* Document text:
Diet-Induced Neuroinflammation: Understanding its Role in Brain Aging and Dementia Risk

Preclinical data show chronic high‑fat feeding produces region‑specific microglial activation and neuroinflammation — a high‑fat diet mouse study with direct implications for dementia risk.

The team localized transcriptional inflammation to neural centers controlling metabolism and memory, a signal that supports counseling patients about dietary risk factors as part of dementia prevention strategies.

Region‑resolved transcriptomics provide microglia‑specific transcriptional evidence that extends beyond prior systemic descriptions of metabolic inflammation. The neuroimmune response was not uniform: diet‑related signatures varied by brain region, suggesting regional vulnerability may underlie distinct cognitive and metabolic phenotypes and refining how clinicians might frame risk.

* Tasks to complete:
**a)** In the article on diet-induced neuroinflammation, which neural centers did the team find the transcriptional inflammation in?
**b)** Copy the part of the article on diet-induced neuroinflammation starting at "Diet-Induced Neuroinflammation: Understanding" and ending at "for dementia risk.", word for word.

* Records shown:
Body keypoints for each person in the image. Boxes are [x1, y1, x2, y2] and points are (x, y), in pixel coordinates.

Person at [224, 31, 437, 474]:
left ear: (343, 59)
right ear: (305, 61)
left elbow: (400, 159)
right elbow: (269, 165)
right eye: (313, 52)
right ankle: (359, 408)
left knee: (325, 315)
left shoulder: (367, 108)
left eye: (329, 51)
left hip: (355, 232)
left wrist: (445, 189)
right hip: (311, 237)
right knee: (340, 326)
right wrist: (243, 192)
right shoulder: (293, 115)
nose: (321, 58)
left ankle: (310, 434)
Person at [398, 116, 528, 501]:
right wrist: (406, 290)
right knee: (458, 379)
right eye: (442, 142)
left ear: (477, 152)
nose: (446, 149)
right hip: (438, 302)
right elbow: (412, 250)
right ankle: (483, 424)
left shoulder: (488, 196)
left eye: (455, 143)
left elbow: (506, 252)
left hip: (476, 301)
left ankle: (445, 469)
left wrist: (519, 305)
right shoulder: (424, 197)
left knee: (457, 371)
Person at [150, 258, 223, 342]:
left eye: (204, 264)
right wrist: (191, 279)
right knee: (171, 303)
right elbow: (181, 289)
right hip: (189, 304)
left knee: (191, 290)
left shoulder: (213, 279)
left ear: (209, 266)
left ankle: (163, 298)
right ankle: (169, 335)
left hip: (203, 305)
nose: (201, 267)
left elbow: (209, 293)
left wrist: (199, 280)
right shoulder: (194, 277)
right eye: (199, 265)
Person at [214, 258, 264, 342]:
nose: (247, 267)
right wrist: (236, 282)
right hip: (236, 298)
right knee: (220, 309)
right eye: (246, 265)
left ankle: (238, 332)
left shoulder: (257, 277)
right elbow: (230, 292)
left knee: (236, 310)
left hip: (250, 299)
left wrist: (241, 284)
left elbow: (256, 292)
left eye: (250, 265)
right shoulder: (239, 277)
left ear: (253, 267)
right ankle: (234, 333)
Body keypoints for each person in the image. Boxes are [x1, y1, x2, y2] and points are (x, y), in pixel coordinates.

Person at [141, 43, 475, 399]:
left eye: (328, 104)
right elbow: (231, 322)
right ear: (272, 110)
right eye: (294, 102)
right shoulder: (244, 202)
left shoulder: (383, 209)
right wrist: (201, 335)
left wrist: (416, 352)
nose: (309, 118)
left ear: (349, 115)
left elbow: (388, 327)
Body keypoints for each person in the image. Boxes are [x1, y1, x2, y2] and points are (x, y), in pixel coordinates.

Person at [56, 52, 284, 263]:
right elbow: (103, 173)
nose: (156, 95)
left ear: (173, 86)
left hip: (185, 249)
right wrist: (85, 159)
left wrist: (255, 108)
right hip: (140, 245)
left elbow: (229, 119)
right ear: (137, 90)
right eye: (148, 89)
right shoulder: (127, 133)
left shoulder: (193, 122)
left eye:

* Answers for the tasks:
**a)** Neural centers that control metabolism and memory.

**b)**
Diet-Induced Neuroinflammation: Understanding its Role in Brain Aging and Dementia Risk

Preclinical data show chronic high‑fat feeding produces region‑specific microglial activation and neuroinflammation — a high‑fat diet mouse study with direct implications for dementia risk.